So back to the build.
Here's the motor mount in place in the frames . Again it's just held with the mini tabs.
Once that is soldered up it's time to add the frame overlays. They are very long half etched pieces and as a result were slightly bowed on the fret. Once I snipped them of the fret they became very banana like.
However after mounting onto the frames using the mini tabs, they were a perfect fit. As can be seen I managed to break two of the tabs at the front (don't ask) above where the pony will be. I also omitted to fold out the tabs above the axle slots, but had already twisted the others, so it was simpler to carry on. I clipped the loose part of the overlay tight to the frame with a small bulldog clip, before soldering all around the edge.

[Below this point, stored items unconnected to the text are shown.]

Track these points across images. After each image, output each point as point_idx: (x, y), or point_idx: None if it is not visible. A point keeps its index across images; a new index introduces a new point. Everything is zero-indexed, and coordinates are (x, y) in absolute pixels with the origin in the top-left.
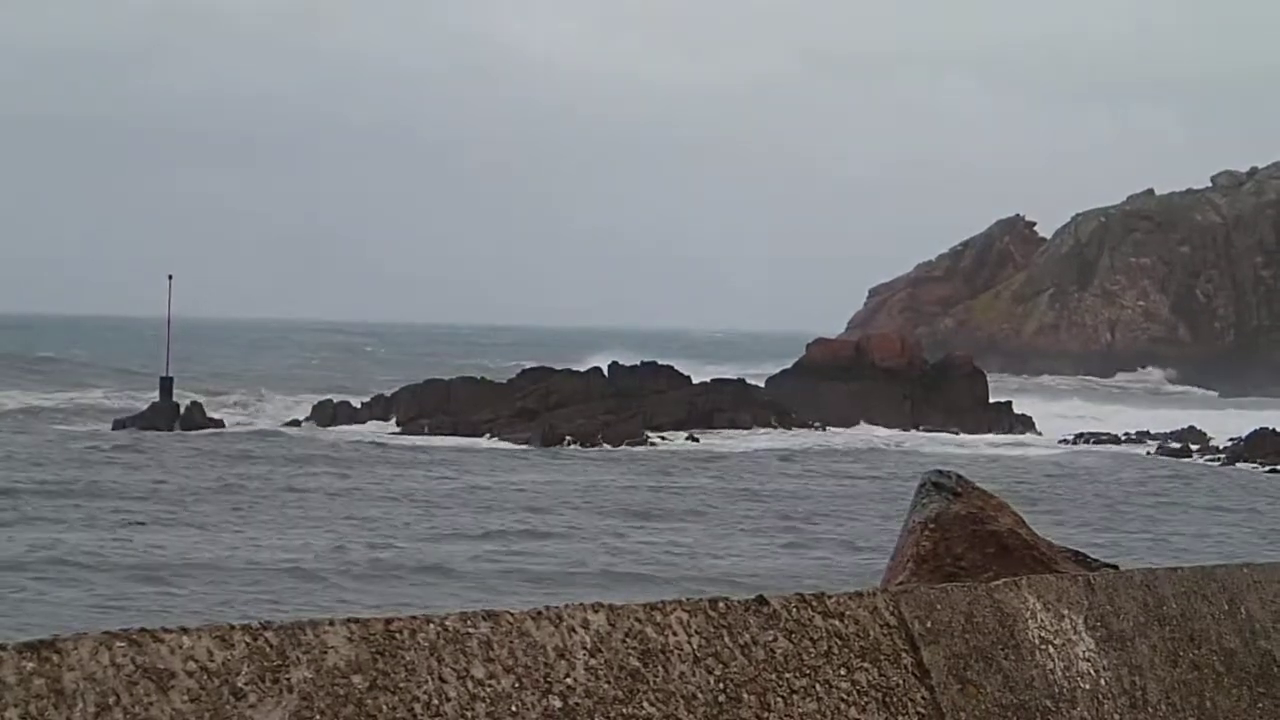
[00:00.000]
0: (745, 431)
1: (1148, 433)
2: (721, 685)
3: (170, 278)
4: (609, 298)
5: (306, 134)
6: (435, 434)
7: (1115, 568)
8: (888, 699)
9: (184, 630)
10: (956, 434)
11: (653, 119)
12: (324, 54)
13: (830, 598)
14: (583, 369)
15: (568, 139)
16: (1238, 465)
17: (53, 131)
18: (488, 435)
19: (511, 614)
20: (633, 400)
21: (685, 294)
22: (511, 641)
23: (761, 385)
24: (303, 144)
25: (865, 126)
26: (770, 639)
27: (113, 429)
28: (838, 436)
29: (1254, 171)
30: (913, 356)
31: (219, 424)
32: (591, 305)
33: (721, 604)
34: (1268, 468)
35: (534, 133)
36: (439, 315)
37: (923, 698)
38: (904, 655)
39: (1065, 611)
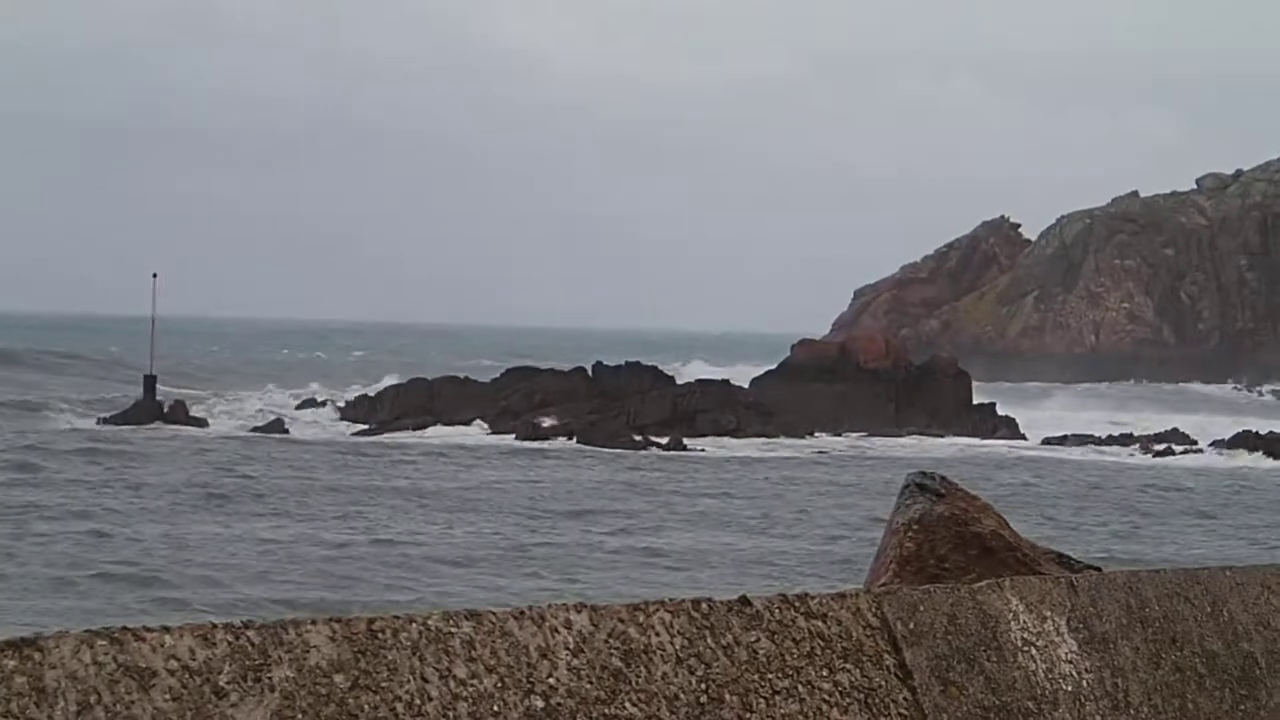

Once both overlays were on and cleaned up, the spring hangers are next. This is the down side of this kit as all the cast parts are nickel silver and require a lot of time to prepare. Not because they are poor but because there are so many of them. If you go with the removable option for the springs as I have done, then there's even more work drilling out and tapping.
Having followed the instructions and already added the ash pan, I put on the hangers adjacent to the ash pan first as there is restricted access for the soldering iron, and I wanted to get the difficult ones out of the way. As it turns out, I got them in without too much bother , but it would be easier to do with the ash pan not there. I think I'll replaced the 12 BA cheese head bolts with hex bolts from Eileens. It will then look like the lock nut on the spring adjuster.
The middle springs are done and some of the remaining parts are prepared. This shows the clearance issue with the rear middle spring hanger and front rear spring hanger, being close to the ash pan.
And a shot from a different angles. The peg sticking up in the bearing slot is to set the lower movement of the bearing and needs to be reduced. East to do when the spring can be taken off.